Наши свидания и разговоры с ним принимали мало-помалу характер самой задушевной симпатии. Он уже не вызывал меня более на откровенность; но я чувствовала, что близ меня находится друг, который всегда с любовью и участием готов протянуть руку в опасную и тяжкую минуту. Он пристально и серьезно вглядывался в мою жизнь у Татьяны Петровны, ловил каждое, даже, по-видимому, ничтожное обстоятельство, которое могло разъяснить ему мое положение.

Дядюшка как-то притих и оставил свои попытки приобрести мою нежность, но в его обращении со мной было что-то суровое; какое-то затаенное, неприязненное чувство проглядывало во взглядах и словах, относившихся ко мне; случались и неприятности, и придирки, направленные на меня через тетушку.

Марья Ивановна тоже наблюдала за всем; но странно, что она не передавала мне своих замечаний.

Однажды Павел Иваныч у нас обедал, и после обеда, когда все отдыхали, он долго о чем-то разговаривал вполголоса с Марьей Ивановной, ходя по зале; я работала в другой комнате. Когда они подошли ко мне, он был бледен и взолнован и смотрел на меня с выражением сострадания и глубокой нежности. В продолжение вечера он был задумчивее и рассеяннее обыкновенного.

Марья Ивановна, ложась спать, сказала полусонным голосом: "Устрой тебя Господи!" — и вскоре уснула, потому что поздно окончила пульку с Татьяной Петровной.

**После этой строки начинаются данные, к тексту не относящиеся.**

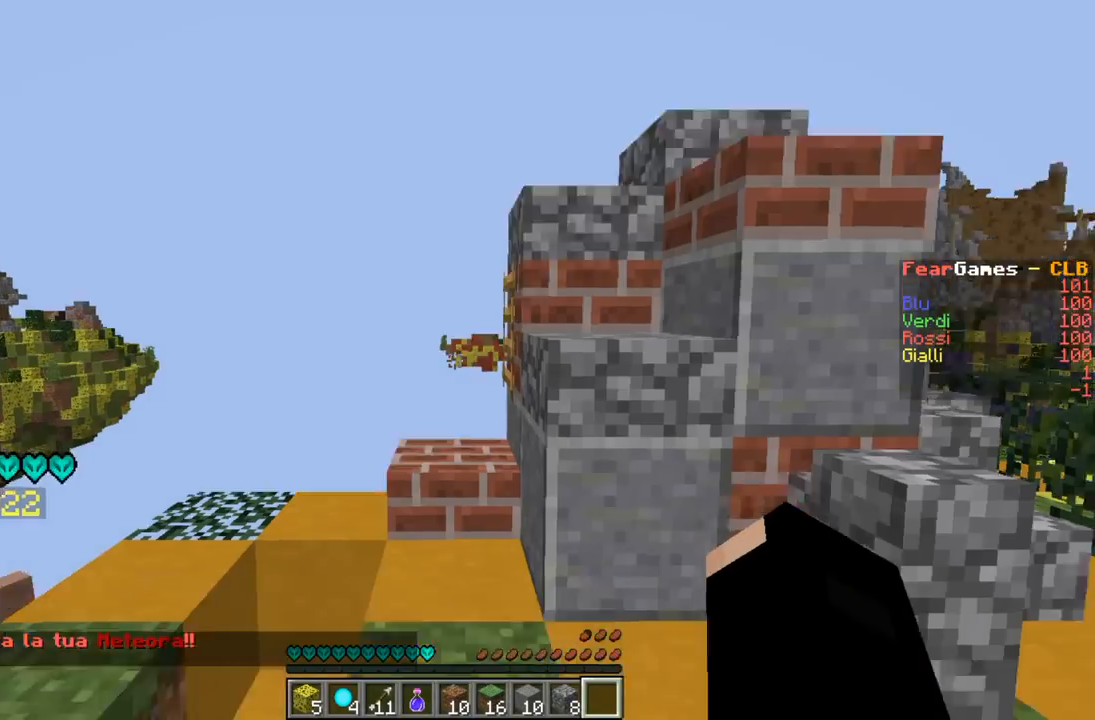
{"keys": [], "events": []}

Через несколько дней Душины пригласили Татьяну Петровну с мужем, Марью Ивановну и меня пить вечером чай.

У Душиных были гости, разумеется, не из блестящей губернской аристократии, потому что для таких надо было бы устроить роскошный вечер с музыкантами и угощением, и потому звать их часто было накладно. Тут были семейства помещиков, приехавших на зиму в город, чтобы вывести своих дочек раз или два в благородное собрание или на официальный бал у губернатора.

Устроились танцы под фортепьяно.

Я уединилась в небольшой комнатке, служившей кабинетом Танечке, и задумалась под звуки музыки.

Пришел Павел Иваныч.

— Какое счастье! — сказал он. — Я нахожу вас одну и как рад поговорить с вами! А сказать вам мне нужно многое, очень многое…

— Что такое? Я рада вас слушать.

— Не стану долее скрывать от вас; я знаю через Марью Ивановну, что вы несчастливы, что вы много терпите неприятного. Евгения Александровна! верите ли вы моему беспредельному участию, моей глубокой дружбе?

— О, конечно! вы единственный человек, которому я доверилась бы во всем.

— А если б я сказал вам, что… что… — голос его задрожал, — я люблю вас, поверите ли вы?..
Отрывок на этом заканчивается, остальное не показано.